A.: It was very traumatizing. I am still mending emotionally from all of that. It was Memorial Day weekend and I was camping with my now-fiance. We had just started dating, love was in the air and we were having such a great time. Then I got word that a massive fire had broken out and my business was involved. I went from such a high to such a low so quickly. We were driving from Fair Haven, and we could see the smoke just barreling out from there. I was just hysterical. I tend to avoid driving down Bridge Street because my palms still get a little sweaty.
Q.: Did you consider giving up the business?
A.: There were times when I was asking myself, “Do I want to try to do something else?’ People were offering me job opportunities, and I was in position to potentially make more money. But that thought lasted a split second. I said, “I’m still invested in this and it just doesn’t feel right.” I was not ready to walk away and give it all up yet. Thankfully, I had some cash on hand, so the interim period was hard but not devastating. I was able to regroup and get my equipment going in my new location pretty quickly.
Q.: How did you end up at the Old Freight House on East First Street, between The Press Box and Port City Day Spa?
A.: We were located on the lower level of Midtown Plaza for a couple of months after the fire, but we expected that the plaza was coming down for the East Lake Commons project. This space was already open, and to move right around the corner was much easier. I myself had not come down here too often, but I am so surprised by the foot traffic there is here already. I don’t think many people know there’s a little section of downtown here that doesn’t necessarily correspond with the section of downtown on the west side. I am already impressed with how much foot traffic there is.
Q.: What do you consider to be the most difficult challenges you face today?
A.: The biggest challenge lately is a paper shortage. A lot of people don’t realize that because newspapers are not being printed like they used to, that’s caused a lot of mills to shut down. Also, there are extra tariffs at our borders. Now our prices for raw material have actually doubled. Trying to keep a margin and customers happy at the same time has been a little tricky.
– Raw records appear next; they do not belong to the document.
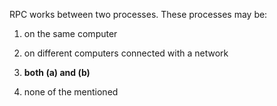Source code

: RPC works between two processes. These processes may be:

1. on the same computer

2. on different computers connected with a network

3. **both (a) and (b)**

4. none of the mentioned

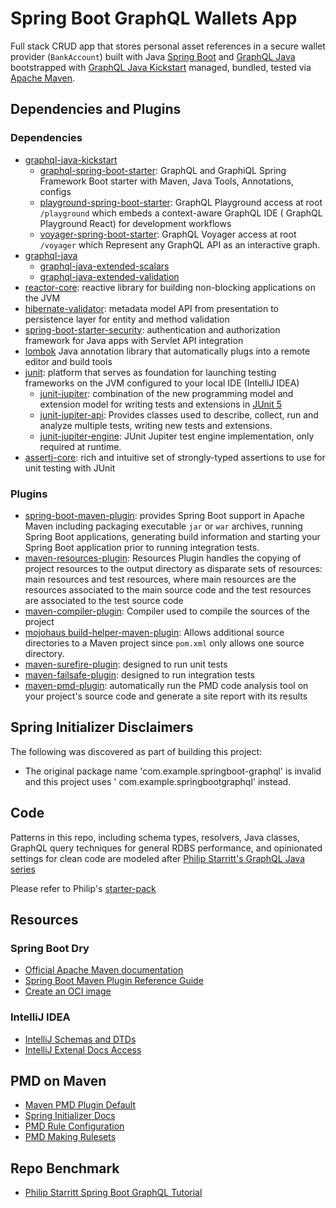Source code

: # Spring Boot GraphQL Wallets App

Full stack CRUD app that stores personal asset references in a secure wallet
provider (`BankAccount`)
built with Java [Spring Boot](https://spring.io/projects/spring-boot)
and [GraphQL Java](https://www.graphql-java.com/) bootstrapped
with [GraphQL Java Kickstart](https://github.com/graphql-java-kickstart) managed, bundled, tested
via [Apache Maven](https://maven.apache.org/).

## Dependencies and Plugins

### Dependencies

- [graphql-java-kickstart]()
    - [graphql-spring-boot-starter](): GraphQL and GraphiQL Spring Framework Boot starter with
      Maven, Java Tools, Annotations, configs
    - [playground-spring-boot-starter](https://github.com/graphql-java-kickstart/graphql-spring-boot#enable-graphql-playground):
      GraphQL Playground access at root `/playground` which embeds a context-aware GraphQL IDE (
      GraphQL Playground React) for development workflows
    - [voyager-spring-boot-starter](https://github.com/graphql-java-kickstart/graphql-spring-boot#enable-graphql-voyager):
      GraphQL Voyager access at root `/voyager` which Represent any GraphQL API as an interactive
      graph.
- [graphql-java]()
    - [graphql-java-extended-scalars]()
    - [graphql-java-extended-validation]()
- [reactor-core](https://projectreactor.io/): reactive library for building non-blocking
  applications on the JVM
- [hibernate-validator](https://docs.jboss.org/hibernate/stable/validator/reference/en-US/html_single/):
  metadata model API from presentation to persistence layer for entity and method validation
- [spring-boot-starter-security](https://spring.io/projects/spring-security): authentication and
  authorization framework for Java apps with Servlet API integration
- [lombok](https://projectlombok.org/) Java annotation library that automatically plugs into a
  remote editor and build tools
- [junit](https://junit.org/junit5/docs/current/user-guide/): platform that serves as foundation for
  launching testing frameworks on the JVM configured to your local IDE (IntelliJ IDEA)
    - [junit-jupiter](https://junit.org/junit5/docs/current/user-guide/): combination of the new
      programming model and extension model for writing tests and extensions
      in [JUnit 5](https://junit.org/junit5/)
    - [junit-jupiter-api](http://junit.sourceforge.net/javadoc/): Provides classes used to describe,
      collect, run and analyze multiple tests, writing new tests and extensions.
    - [junit-jupiter-engine](): JUnit Jupiter test engine implementation, only required at runtime.
- [assertj-core](https://github.com/assertj/assertj-core): rich and intuitive set of strongly-typed
  assertions to use for unit testing with JUnit

### Plugins

- [spring-boot-maven-plugin](https://docs.spring.io/spring-boot/docs/current/maven-plugin/reference/htmlsingle/):
  provides Spring Boot support in Apache Maven including packaging executable `jar` or `war`
  archives, running Spring Boot applications, generating build information and starting your Spring
  Boot application prior to running integration tests.
- [maven-resources-plugin](https://maven.apache.org/plugins/maven-resources-plugin/): Resources
  Plugin handles the copying of project resources to the output directory as disparate sets of
  resources: main resources and test resources, where main resources are the resources associated to
  the main source code and the test resources are associated to the test source code
- [maven-compiler-plugin](https://maven.apache.org/plugins/maven-compiler-plugin/): Compiler used to
  compile the sources of the project
- [mojohaus build-helper-maven-plugin](https://www.mojohaus.org/build-helper-maven-plugin/usage.html):
  Allows additional source directories to a Maven project since `pom.xml` only allows one source
  directory.
- [maven-surefire-plugin](https://maven.apache.org/surefire/maven-surefire-plugin/): designed to run
  unit tests
- [maven-failsafe-plugin](https://maven.apache.org/surefire/maven-failsafe-plugin/): designed to run
  integration tests
- [maven-pmd-plugin](http://maven.apache.org/plugins/maven-pmd-plugin/): automatically run the PMD
  code analysis tool on your project's source code and generate a site report with its results

## Spring Initializer Disclaimers

The following was discovered as part of building this project:

* The original package name 'com.example.springboot-graphql' is invalid and this project uses '
  com.example.springbootgraphql' instead.

## Code

Patterns in this repo, including schema types, resolvers, Java classes, GraphQL query techniques for
general RDBS performance, and opinionated settings for clean code are modeled
after [Philip Starritt's GraphQL Java series](https://www.youtube.com/c/PhilipStarritt/videos)

Please refer to Philip's [starter-pack](https://github.com/philip-jvm/learn-spring-boot-graphql)

## Resources

### Spring Boot Dry

* [Official Apache Maven documentation](https://maven.apache.org/guides/index.html)
* [Spring Boot Maven Plugin Reference Guide](https://docs.spring.io/spring-boot/docs/2.5.5/maven-plugin/reference/html/)
* [Create an OCI image](https://docs.spring.io/spring-boot/docs/2.5.5/maven-plugin/reference/html/#build-image)

### IntelliJ IDEA

- [IntelliJ Schemas and DTDs](https://www.jetbrains.com/help/idea/settings-languages-schemas-and-dtds.html)
- [IntelliJ Extenal Docs Access](https://www.jetbrains.com/help/idea/sdk.html#access-external-documentation)

## PMD on Maven

- [Maven PMD Plugin Default](https://github.com/apache/maven-pmd-plugin/blob/master/src/main/resources/rulesets/java/maven-pmd-plugin-default.xml)
- [Spring Initializer Docs](https://docs.spring.io/initializr/docs/0.4.x/reference/htmlsingle/)
- [PMD Rule Configuration](https://pmd.github.io/latest/pmd_userdocs_configuring_rules.html)
- [PMD Making Rulesets](https://pmd.github.io/latest/pmd_userdocs_making_rulesets.html)

## Repo Benchmark

- [Philip Starritt Spring Boot GraphQL Tutorial](https://www.youtube.com/c/PhilipStarritt/videos)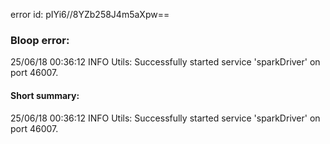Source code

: error id: pIYi6//8YZb258J4m5aXpw==
### Bloop error:

25/06/18 00:36:12 INFO Utils: Successfully started service 'sparkDriver' on port 46007.
#### Short summary: 

25/06/18 00:36:12 INFO Utils: Successfully started service 'sparkDriver' on port 46007.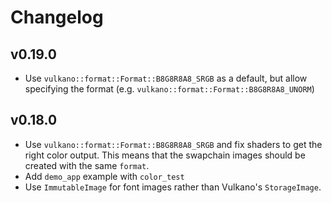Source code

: # Changelog

## v0.19.0
- Use `vulkano::format::Format::B8G8R8A8_SRGB` as a default, but allow specifying the format (e.g. `vulkano::format::Format::B8G8R8A8_UNORM`)

## v0.18.0
- Use `vulkano::format::Format::B8G8R8A8_SRGB` and fix shaders to get the right color output. This means that
the swapchain images should be created with the same `format`.
- Add `demo_app` example with `color_test`
- Use `ImmutableImage` for font images rather than Vulkano's `StorageImage`.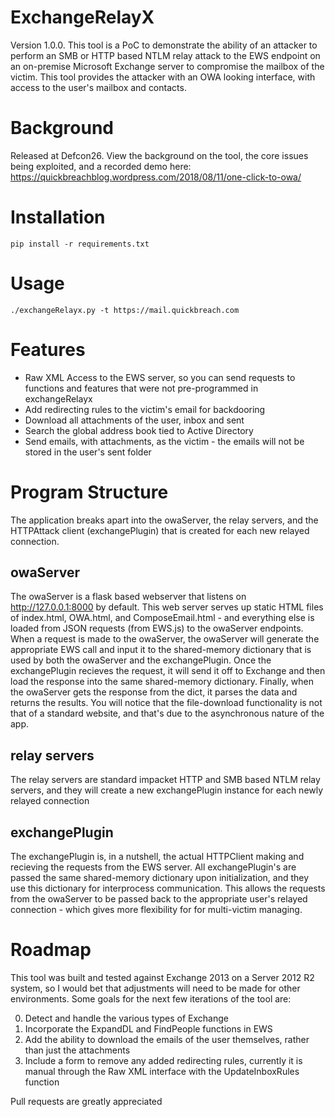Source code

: # ExchangeRelayX
Version 1.0.0. This tool is a PoC to demonstrate the ability of an attacker to perform an SMB or HTTP based NTLM relay attack to the EWS endpoint on an on-premise Microsoft Exchange server to compromise the mailbox of the victim. This tool provides the attacker with an OWA looking interface, with access to the user's mailbox and contacts.

# Background
Released at Defcon26. View the background on the tool, the core issues being exploited, and a recorded demo here: https://quickbreachblog.wordpress.com/2018/08/11/one-click-to-owa/

# Installation
	pip install -r requirements.txt

# Usage
	./exchangeRelayx.py -t https://mail.quickbreach.com

# Features
- Raw XML Access to the EWS server, so you can send requests to functions and features that were not pre-programmed in exchangeRelayx
- Add redirecting rules to the victim's email for backdooring
- Download all attachments of the user, inbox and sent
- Search the global address book tied to Active Directory
- Send emails, with attachments, as the victim - the emails will not be stored in the user's sent folder

# Program Structure
The application breaks apart into the owaServer, the relay servers, and the HTTPAttack client (exchangePlugin) that is created for each new relayed connection. 

## owaServer
The owaServer is a flask based webserver that listens on http://127.0.0.1:8000 by default. This web server serves up static HTML files of index.html, OWA.html, and ComposeEmail.html - and everything else is loaded from JSON requests (from EWS.js) to the owaServer endpoints. When a request is made to the owaServer, the owaServer will generate the appropriate EWS call and input it to the shared-memory dictionary that is used by both the owaServer and the exchangePlugin. Once the exchangePlugin recieves the request, it will send it off to Exchange and then load the response into the same shared-memory dictionary. Finally, when the owaServer gets the response from the dict, it parses the data and returns the results. You will notice that the file-download functionality is not that of a standard website, and that's due to the asynchronous nature of the app. 

## relay servers
The relay servers are standard impacket HTTP and SMB based NTLM relay servers, and they will create a new exchangePlugin instance for each newly relayed connection

## exchangePlugin
The exchangePlugin is, in a nutshell, the actual HTTPClient making and recieving the requests from the EWS server. All exchangePlugin's are passed the same shared-memory dictionary upon initialization, and they use this dictionary for interprocess communication. This allows the requests from the owaServer to be passed back to the appropriate user's relayed connection - which gives more flexibility for for multi-victim managing.

# Roadmap
This tool was built and tested against Exchange 2013 on a Server 2012 R2 system, so I would bet that adjustments will need to be made for other environments. Some goals for the next few iterations of the tool are:

0. Detect and handle the various types of Exchange 
1. Incorporate the ExpandDL and FindPeople functions in EWS
2. Add the ability to download the emails of the user themselves, rather than just the attachments
3. Include a form to remove any added redirecting rules, currently it is manual through the Raw XML interface with the UpdateInboxRules function

Pull requests are greatly appreciated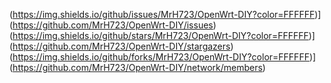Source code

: (https://img.shields.io/github/issues/MrH723/OpenWrt-DIY?color=FFFFFF)](https://github.com/MrH723/OpenWrt-DIY/issues)
(https://img.shields.io/github/stars/MrH723/OpenWrt-DIY?color=FFFFFF)](https://github.com/MrH723/OpenWrt-DIY/stargazers)
(https://img.shields.io/github/forks/MrH723/OpenWrt-DIY?color=FFFFFF)](https://github.com/MrH723/OpenWrt-DIY/network/members)
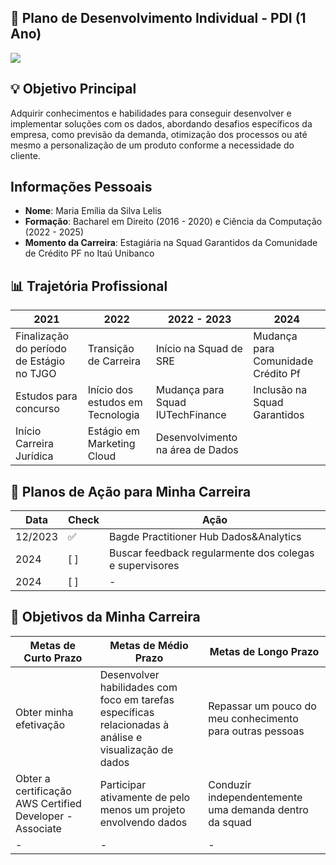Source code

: ## 📌 Plano de Desenvolvimento Individual - PDI (1 Ano)

<img src="https://imgur.com/gp15ziL.png">

## 💡 Objetivo Principal

Adquirir conhecimentos e habilidades para conseguir desenvolver e implementar soluções com os dados, abordando desafios específicos da empresa, como previsão da demanda, otimização dos processos ou até mesmo a personalização de um produto conforme a necessidade do cliente.

## Informações Pessoais

- **Nome**: Maria Emília da Silva Lelis
- **Formação**: Bacharel em Direito (2016 - 2020) e Ciência da Computação (2022 - 2025)
- **Momento da Carreira**: Estagiária na Squad Garantidos da Comunidade de Crédito PF no Itaú Unibanco

## 📊 Trajetória Profissional

| 2021 | 2022 | 2022 - 2023 | 2024 |
|-------------|-------------|-------------|-------------|
| Finalização do período de Estágio no TJGO | Transição de Carreira | Início na Squad de SRE | Mudança para Comunidade Crédito Pf
| Estudos para concurso | Início dos estudos em Tecnologia | Mudança para Squad IUTechFinance | Inclusão na Squad Garantidos
| Início Carreira Jurídica | Estágio em Marketing Cloud | Desenvolvimento na área de Dados |

## 📌 Planos de Ação para Minha Carreira

| Data | Check | Ação |
|-----|------------------|---------------------|
| 12/2023| ✅              | Bagde Practitioner Hub Dados&Analytics   |
| 2024| [ ]              | Buscar feedback regularmente dos colegas e supervisores    |
| 2024| [ ]              | - |

## 🎯 Objetivos da Minha Carreira

| Metas de Curto Prazo | Metas de Médio Prazo | Metas de Longo Prazo |
|-------------|-------------|-------------|
| Obter minha efetivação | Desenvolver habilidades com foco em tarefas específicas relacionadas à análise e visualização de dados | Repassar um pouco do meu conhecimento para outras pessoas |
| Obter a certificação AWS Certified Developer - Associate | Participar ativamente de pelo menos um projeto envolvendo dados | Conduzir independentemente uma demanda dentro da squad |
| - | - | - |
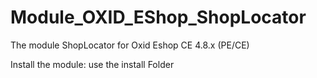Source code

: Module_OXID_EShop_ShopLocator 
=============================


The module ShopLocator for Oxid Eshop CE 4.8.x (PE/CE)


Install the module: use the install Folder


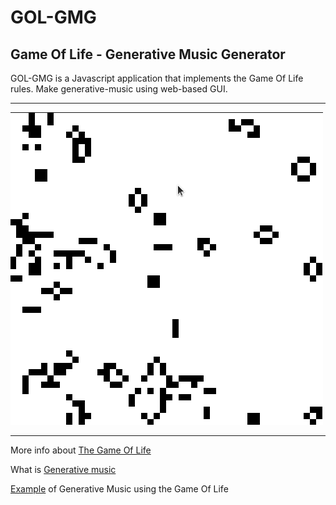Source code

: # GOL-GMG 
## Game Of Life - Generative Music Generator
GOL-GMG is a Javascript application that implements the Game Of Life rules. Make generative-music using web-based GUI.

---

![](repo/GOL-GMG.gif)

---

More info about [The Game Of Life](https://en.wikipedia.org/wiki/Conway%27s_Game_of_Life)  

What is [Generative music](https://en.wikipedia.org/wiki/Generative_music)  

[Example](https://www.youtube.com/watch?v=WbJlR77WWic) of Generative Music using the Game Of Life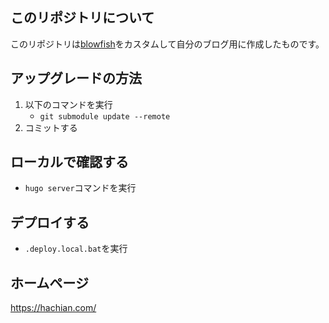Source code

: ## このリポジトリについて

このリポジトリは[blowfish](https://github.com/nunocoracao/blowfish)をカスタムして自分のブログ用に作成したものです。

## アップグレードの方法

1. 以下のコマンドを実行
   - `git submodule update --remote`
1. コミットする

## ローカルで確認する

- `hugo server`コマンドを実行

## デプロイする

- `.deploy.local.bat`を実行

## ホームページ

https://hachian.com/
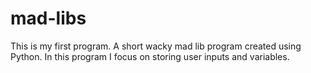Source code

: # mad-libs
This is my first program. A short wacky mad lib program created using Python. In this program I focus on storing user inputs and variables.
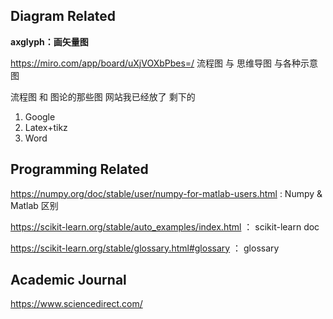 ## Diagram Related

**axglyph：画矢量图**

https://miro.com/app/board/uXjVOXbPbes=/ 流程图 与 思维导图 与各种示意图

流程图 和 图论的那些图 网站我已经放了 剩下的 

1. Google 
2. Latex+tikz 
3. Word

## Programming Related

https://numpy.org/doc/stable/user/numpy-for-matlab-users.html : Numpy & Matlab 区别

https://scikit-learn.org/stable/auto_examples/index.html ： scikit-learn doc

https://scikit-learn.org/stable/glossary.html#glossary ： glossary

## Academic Journal

https://www.sciencedirect.com/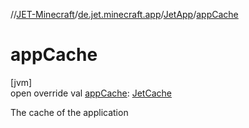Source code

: //[JET-Minecraft](../../../index.md)/[de.jet.minecraft.app](../index.md)/[JetApp](index.md)/[appCache](app-cache.md)

# appCache

[jvm]\
open override val [appCache](app-cache.md): [JetCache](../-jet-cache/index.md)

The cache of the application
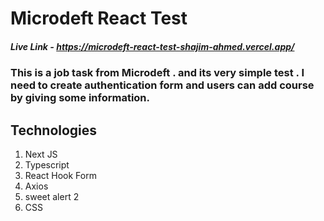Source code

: # Microdeft React Test 
 ##### Live Link - https://microdeft-react-test-shajim-ahmed.vercel.app/

### This is a job task from Microdeft . and its very simple test  . I need to create authentication form and users can add course by giving some information.

## Technologies
1. Next JS 
2. Typescript 
3. React Hook Form 
4. Axios 
5. sweet alert 2
6. CSS 
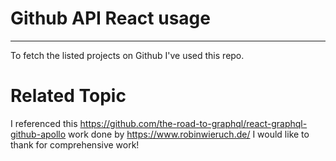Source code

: # Github API React usage
---
To fetch the listed projects on Github I've used this repo. 



# Related Topic

I referenced this https://github.com/the-road-to-graphql/react-graphql-github-apollo work done by https://www.robinwieruch.de/
I would like to thank for comprehensive work! 
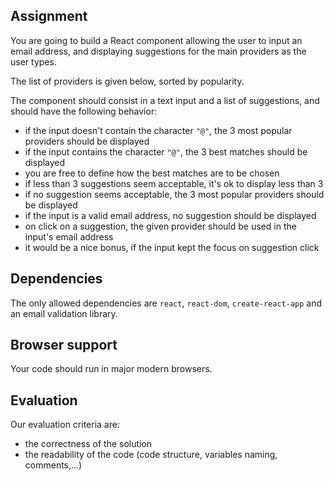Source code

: ## Assignment

You are going to build a React component allowing the user to input an email address, and displaying suggestions for the main providers as the user types.

The list of providers is given below, sorted by popularity.

The component should consist in a text input and a list of suggestions, and should have the following behavior:

* if the input doesn't contain the character `"@"`, the 3 most popular providers should be displayed
* if the input contains the character `"@"`, the 3 best matches should be displayed
* you are free to define how the best matches are to be chosen
* if less than 3 suggestions seem acceptable, it's ok to display less than 3
* if no suggestion seems acceptable, the 3 most popular providers should be displayed
* if the input is a valid email address, no suggestion should be displayed
* on click on a suggestion, the given provider should be used in the input's email address
* it would be a nice bonus, if the input kept the focus on suggestion click


## Dependencies

The only allowed dependencies are `react`, `react-dom`, `create-react-app` and an email validation library.


## Browser support

Your code should run in major modern browsers.

## Evaluation

Our evaluation criteria are:

* the correctness of the solution
* the readability of the code (code structure, variables naming, comments,…)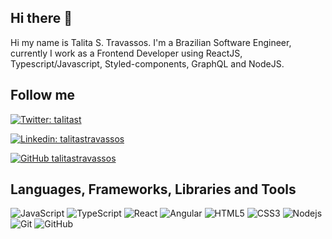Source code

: ## Hi there 👋

Hi my name is Talita S. Travassos. I'm a Brazilian Software Engineer, currently I work as a Frontend Developer using ReactJS, Typescript/Javascript, Styled-components, GraphQL and NodeJS.

## Follow me

[![Twitter: taIitast](https://img.shields.io/twitter/follow/taIitast?style=social)](https://twitter.com/taIitast)

[![Linkedin: talitastravassos](https://img.shields.io/badge/-talitastravassos-blue?style=flat-square&logo=Linkedin&logoColor=white&link=https://www.linkedin.com/in/talitastravassos/)](https://www.linkedin.com/in/talitastravassos/)

[![GitHub talitastravassos](https://img.shields.io/github/followers/talitastravassos?label=follow&style=social)](https://github.com/talitastravassos)

## Languages, Frameworks, Libraries and Tools

![JavaScript](https://img.shields.io/badge/-JavaScript-black?style=flat-square&logo=javascript)
![TypeScript](https://img.shields.io/badge/-TypeScript-007ACC?style=flat-square&logo=typescript)
![React](https://img.shields.io/badge/-React-black?style=flat-square&logo=react)
![Angular](https://img.shields.io/badge/-Angular-f54242?style=flat-square&logo=angular)
![HTML5](https://img.shields.io/badge/-HTML5-E34F26?style=flat-square&logo=html5&logoColor=white)
![CSS3](https://img.shields.io/badge/-CSS3-1572B6?style=flat-square&logo=css3)
![Nodejs](https://img.shields.io/badge/NodeJs-339933.svg?logo=node.js&logoColor=white)
![Git](https://img.shields.io/badge/-Git-black?style=flat-square&logo=git)
![GitHub](https://img.shields.io/badge/-GitHub-181717?style=flat-square&logo=github)


<!--
**talitastravassos/talitastravassos** is a ✨ _special_ ✨ repository because its `README.md` (this file) appears on your GitHub profile.

Here are some ideas to get you started:

- 🔭 I’m currently working on ...
- 🌱 I’m currently learning ...
- 👯 I’m looking to collaborate on ...
- 🤔 I’m looking for help with ...
- 💬 Ask me about ...
- 📫 How to reach me: ...
- 😄 Pronouns: ...
- ⚡ Fun fact: ...
-->


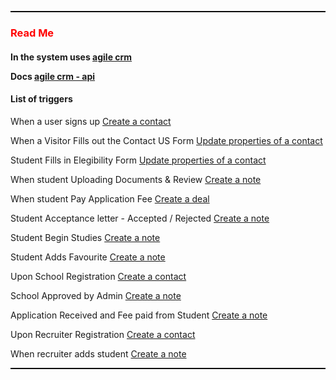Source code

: <hr style="border-top: 1px solid #000;">

<h3 style="color: red">Read Me</h3>

<h4>
  In the system uses <a href="https://appclever.agilecrm.com/" target="_blank">agile crm</a> 
  <p>Docs <a href="https://github.com/agilecrm/php-api" target="_blank">agile crm - api</a></p>
</h4>

<h4>
List of triggers
</h4>

<p>When a user signs up <a href="https://github.com/agilecrm/php-api#11-to-create-a-contact" target="_blank">Create a contact</a></p>
<p>When a Visitor Fills out the Contact US Form <a href="https://github.com/agilecrm/php-api#14-update-properties-of-a-contact-partial-update" target="_blank">Update properties of a contact</a></p>
<p>Student Fills in Elegibility Form <a href="https://github.com/agilecrm/php-api#14-update-properties-of-a-contact-partial-update" target="_blank">Update properties of a contact</a></p>
<p>When student Uploading Documents & Review <a href="https://github.com/agilecrm/php-api#41-to-create-a-note" target="_blank">Create a note</a></p>
<p>When student Pay Application Fee <a href="https://github.com/agilecrm/php-api#31-to-create-a-deal" target="_blank">Create a deal</a></p>
<p>Student Acceptance letter - Accepted / Rejected <a href="https://github.com/agilecrm/php-api#41-to-create-a-note" target="_blank">Create a note</a></p>
<p>Student Begin Studies <a href="https://github.com/agilecrm/php-api#41-to-create-a-note" target="_blank">Create a note</a></p>
<p>Student Adds Favourite <a href="https://github.com/agilecrm/php-api#41-to-create-a-note" target="_blank">Create a note</a></p>
<p>Upon School Registration <a href="https://github.com/agilecrm/php-api#11-to-create-a-contact" target="_blank">Create a contact</a></p>
<p>School Approved by Admin <a href="https://github.com/agilecrm/php-api#41-to-create-a-note" target="_blank">Create a note</a></p>
<p>Application Received and Fee paid from Student <a href="https://github.com/agilecrm/php-api#41-to-create-a-note" target="_blank">Create a note</a></p>
<p>Upon Recruiter Registration <a href="https://github.com/agilecrm/php-api#11-to-create-a-contact" target="_blank">Create a contact</a></p>
<p>When recruiter adds student <a href="https://github.com/agilecrm/php-api#41-to-create-a-note" target="_blank">Create a note</a></p>

<hr style="border-top: 1px solid #000;">
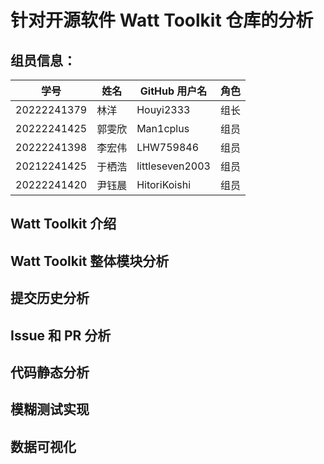 # 针对开源软件 Watt Toolkit 仓库的分析

## 组员信息：

| 学号        | 姓名   | GitHub 用户名   | 角色 |
| ----------- | ------ | --------------- | ---- |
| 20222241379 | 林洋   | Houyi2333       | 组长 |
| 20222241425 | 郭雯欣 | Man1cplus       | 组员 |
| 20222241398 | 李宏伟 | LHW759846       | 组员 |
| 20212241425 | 于栖浩 | littleseven2003 | 组员 |
| 20222241420 | 尹钰晨 | HitoriKoishi    | 组员 |

## Watt Toolkit 介绍

## Watt Toolkit 整体模块分析

## 提交历史分析

## Issue 和 PR 分析

## 代码静态分析

## 模糊测试实现

## 数据可视化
Printers like us have had to readjust to smaller volumes. The mills as well have to adjust to producing smaller amounts. Once they figure out how to still make money and keep their product coming out, I think we’ll see the market stabilize a little bit. When that will happen I am not sure, but hopefully soon.
Q.: How has the print industry changed during your tenure as a business owner?
A.: At Staples, we were just using standard copiers to print off flyers and things like that. That worked then, but now people are after quality. Now we are close to the quality that offset printing offers. [Offset printing is a commonly used printing technique in which the inked image is transferred from a plate to a rubber blanket, then to the printing surface]. Offset printing is some of the best printing quality you can get. Before, copiers — or additional printers that were essentially copiers — didn’t come close, but now they are side by side and it’s very hard to differentiate. However, that comes with a price.
Q.: What have been the keys to sustaining the business since you first opened as Port City Blueprint?
A.: I think it is a blend of service, quality and price. We have such a broad customer base. We cater to architects, contractors who are looking for blueprints, and also different type of customers such as those looking for photo prints. I think offering a variety of products has helped us a lot. We’ve been gaining customers every year and increasing sales, and just being able to maintain a budget I think is the biggest thing. I see far too often when people expand way too quickly, and they can’t keep up with it. Even though they have the customers, they just don’t know how to run the business or can’t yet because things happen too quickly. I have definitely taken my time. I have been directing money back into the business to grow by adding more equipment and services. Now, I just want to focus on promoting the business that I’ve built. Every day, we still have customers come in and say, “I didn’t know you were here.” I want to change that.